Challenge:
Convert the lines of each item below into a JSON list of strings, one string per line, skipping blank lines and leaving the pictures out of your answer.

Data to use:
◆ ◆ ◆ ◆

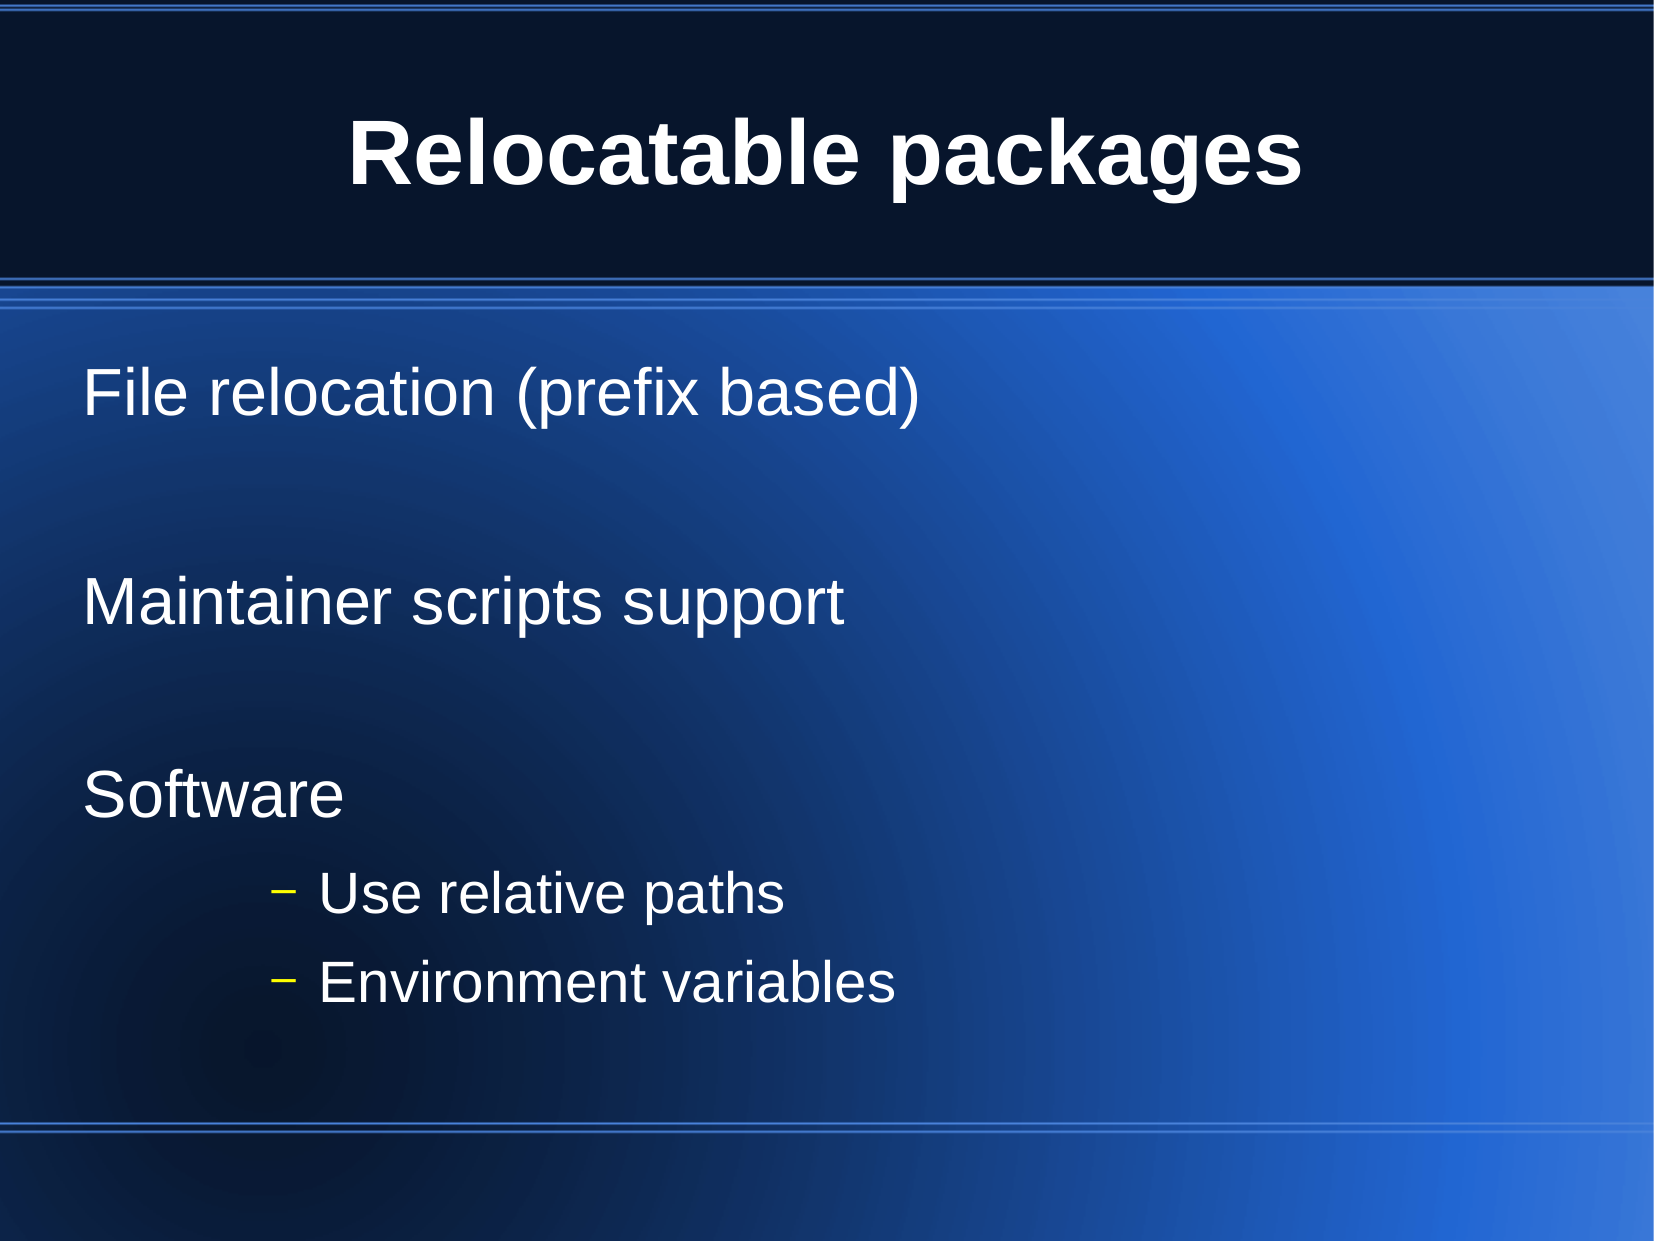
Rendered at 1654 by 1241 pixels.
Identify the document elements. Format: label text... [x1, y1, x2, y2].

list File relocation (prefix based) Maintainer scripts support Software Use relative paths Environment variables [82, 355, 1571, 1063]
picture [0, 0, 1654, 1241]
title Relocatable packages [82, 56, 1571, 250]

◆ ◆ ◆ ◆

The solution:
[
  "Rendered at 1654 by 1241 pixels.",
  "Identify the document elements. Format: label text... [x1, y1, x2, y2].",
  "list File relocation (prefix based) Maintainer scripts support Software Use relative paths Environment variables [82, 355, 1571, 1063]",
  "picture [0, 0, 1654, 1241]",
  "title Relocatable packages [82, 56, 1571, 250]"
]